At the same time, this can be disconcerting for virtually any business with a website on the internet for the very question this article is about to answer:
Is Google Knowledge Graph Stealing My Traffic?
In a word, yes, it most certainly is stealing at least some of your traffic. Whether it’s your business which is being represented in the Google Knowledge Graph after a search for it, or whether you’re just a webmaster looking to get people to your site where you’ll answer the very questions which GKG likely just solved without the extra action of clicking through to a website needed, Google has found a way to hurt webmasters while serving its own interests.
Not only does Google pull basic facts, but it’s even taken to ripping content straight off of a website and presenting it atop the SERPs (to create various consequences).
Take this basic search which an acne sufferer might input:
The payoff or meat of the article is basically all but revealed in this snippet, leaving people little reason to click through to the article itself. This takes away from valuable traffic to the website which can help the website with the rest of its analytical efforts, and more obviously it strips the website of potential income generated from traffic based ads to the website.
Now we have to concede that in some cases, this may create more incentive to visit the website to see the full content, but in some cases Google will rip the complete content in full.

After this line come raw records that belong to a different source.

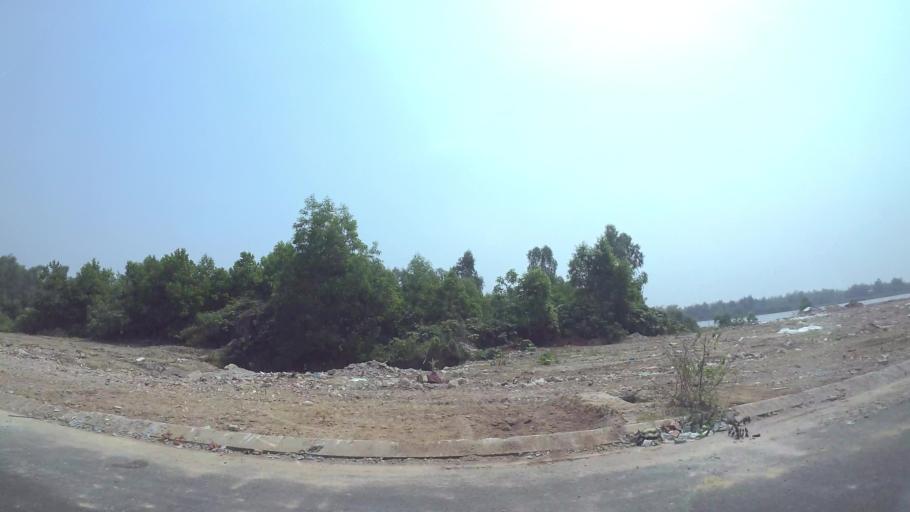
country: VN
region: Da Nang
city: Cam Le
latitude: 15.9806
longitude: 108.2203
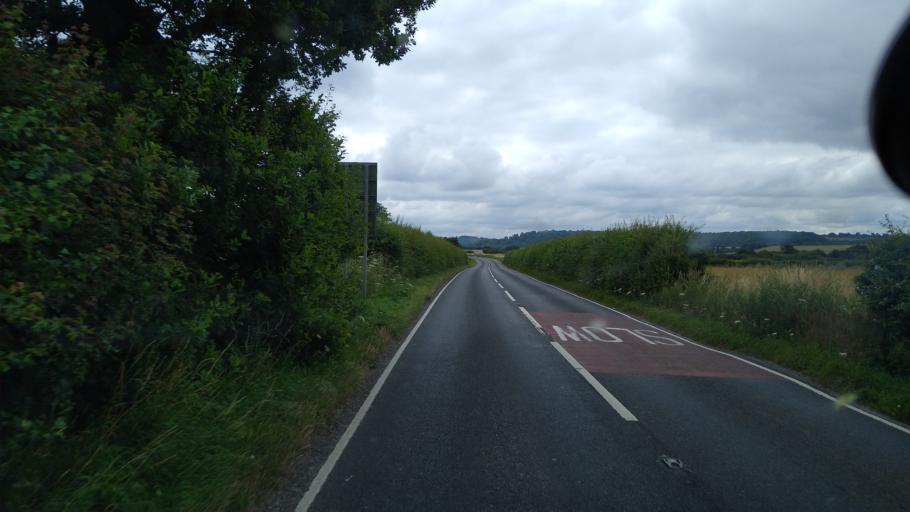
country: GB
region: England
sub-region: Hampshire
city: Alton
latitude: 51.1226
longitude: -0.9509
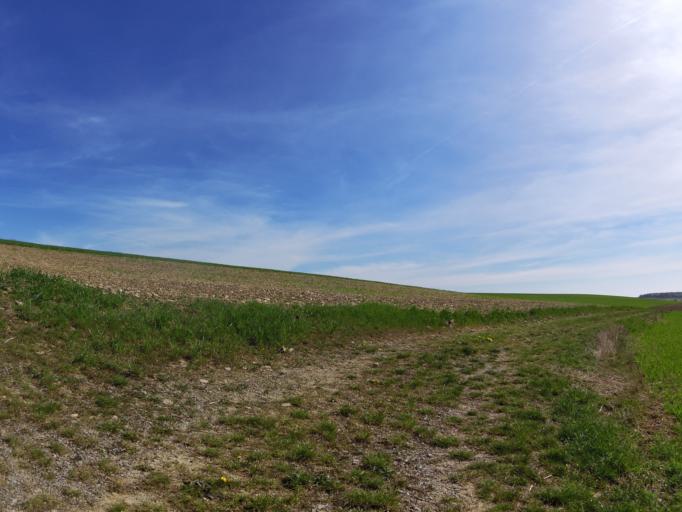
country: DE
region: Bavaria
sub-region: Regierungsbezirk Unterfranken
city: Rimpar
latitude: 49.8601
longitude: 9.9716
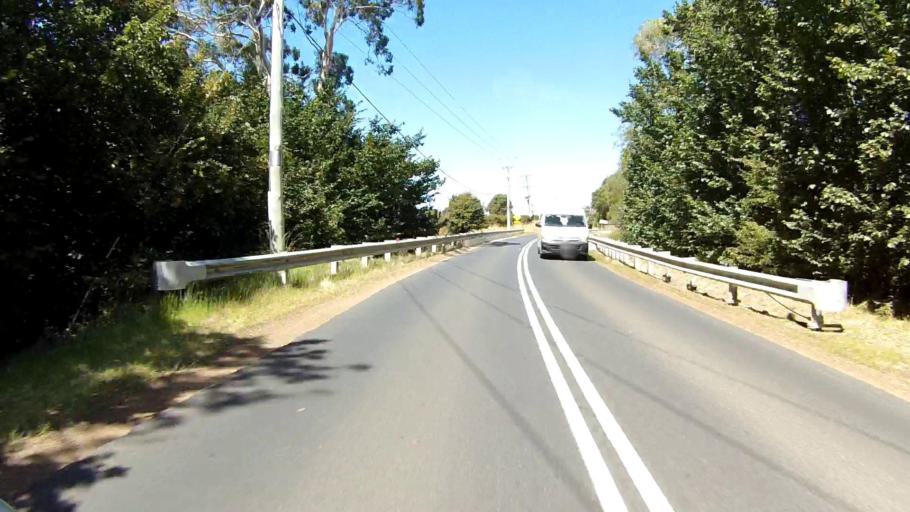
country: AU
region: Tasmania
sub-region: Break O'Day
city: St Helens
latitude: -42.1156
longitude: 148.0606
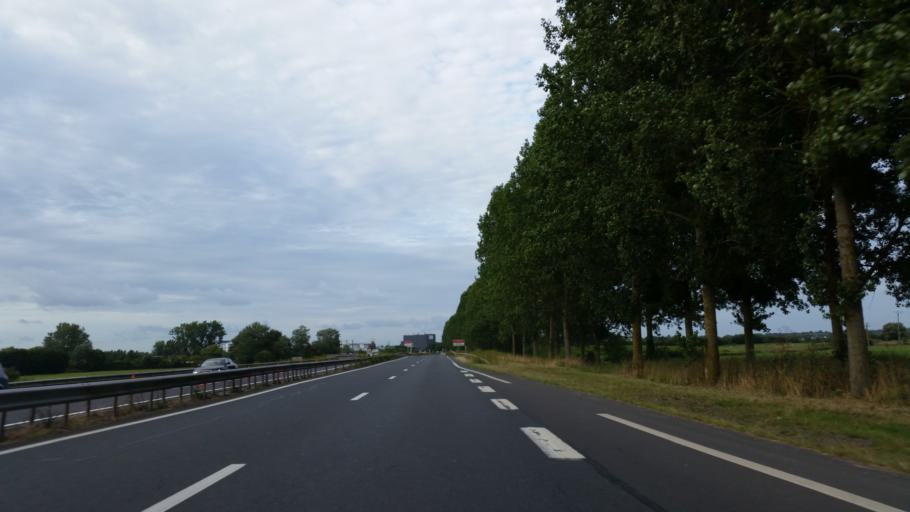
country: FR
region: Lower Normandy
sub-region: Departement du Calvados
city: Isigny-sur-Mer
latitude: 49.3138
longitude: -1.0958
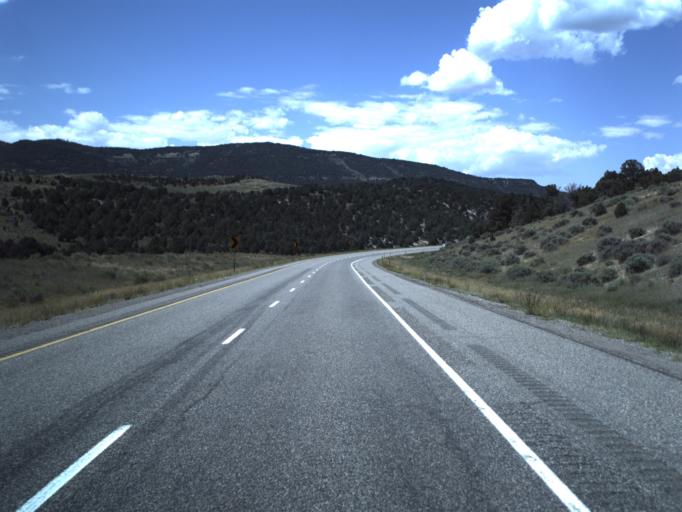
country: US
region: Utah
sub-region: Sevier County
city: Salina
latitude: 38.8515
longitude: -111.5443
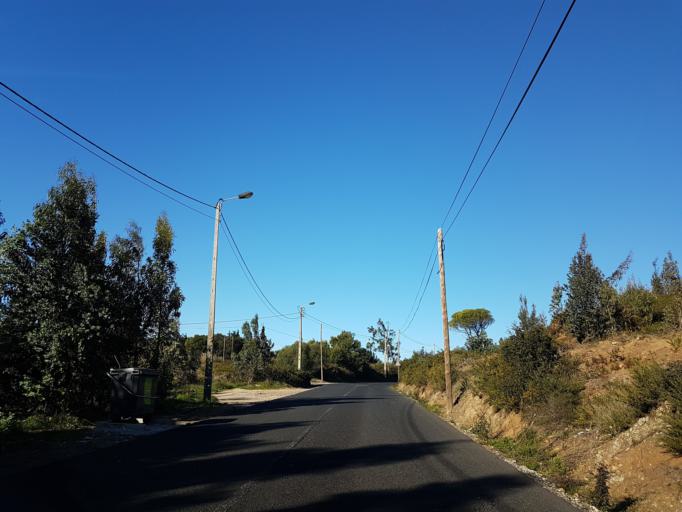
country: PT
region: Lisbon
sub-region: Cascais
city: Alcabideche
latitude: 38.7494
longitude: -9.4355
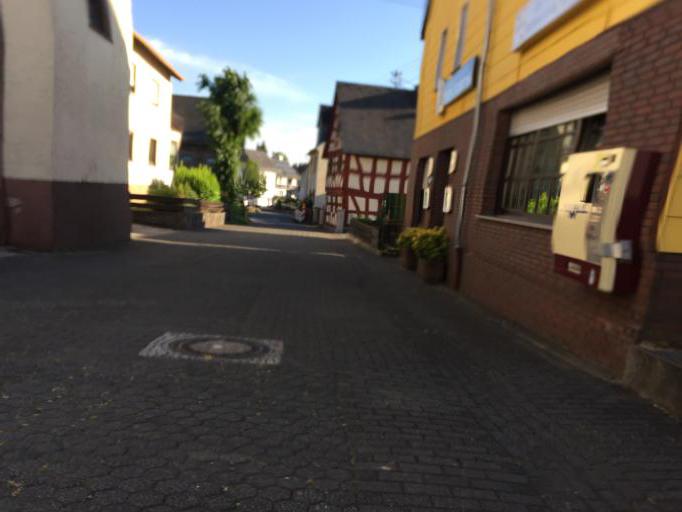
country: DE
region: Rheinland-Pfalz
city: Berod bei Wallmerod
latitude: 50.4824
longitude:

Doing similar searches, you’ll find step-by-step “how to” articles showing the full steps ripped straight from the website.
It’s clear that at this phase in Google Knowledge Graphs, they still have to find a healthy balance between serving the needs of their own and the needs of the websites which create content to display in Google as there’s not much a webmaster can do about it if they find that their content has been basically ripped and plastered in the SERPs. Whether that webmaster holds the top spot or not, there’s again not much incentive for someone searching for information using Google to visit the website after they find what they need (literally) in the SERPs.
You can make the argument that this weeds out the not committed traffic, those who were just looking for a quick answer and were going to take off anyway, but again it’s costing the website traffic when all traffic is valuable one way or another. It’s one of the more important user metrics, and sure you can make the argument that if you’re already ranking number one overall in Google then what’s the difference from an SEO point of view, but that traffic can spread across your site and develop into more targeted and likely to convert traffic with the more time spent on your site, not to mention it benefits other URLs on your site and their SEO status.
All of this said, ranking number one in Google still beats the alternative, even accounting for the Knowledge Graph, and as its concept develops, you’ll likely see Google make more of an effort to give more obvious credit to the website and encourage traffic to flow to it.
And remember that your targeted audience, the ones who are already more likely to turn into converting customers, will still find their way to your website, so keep optimizing for Google, Bing, Yahoo, etc.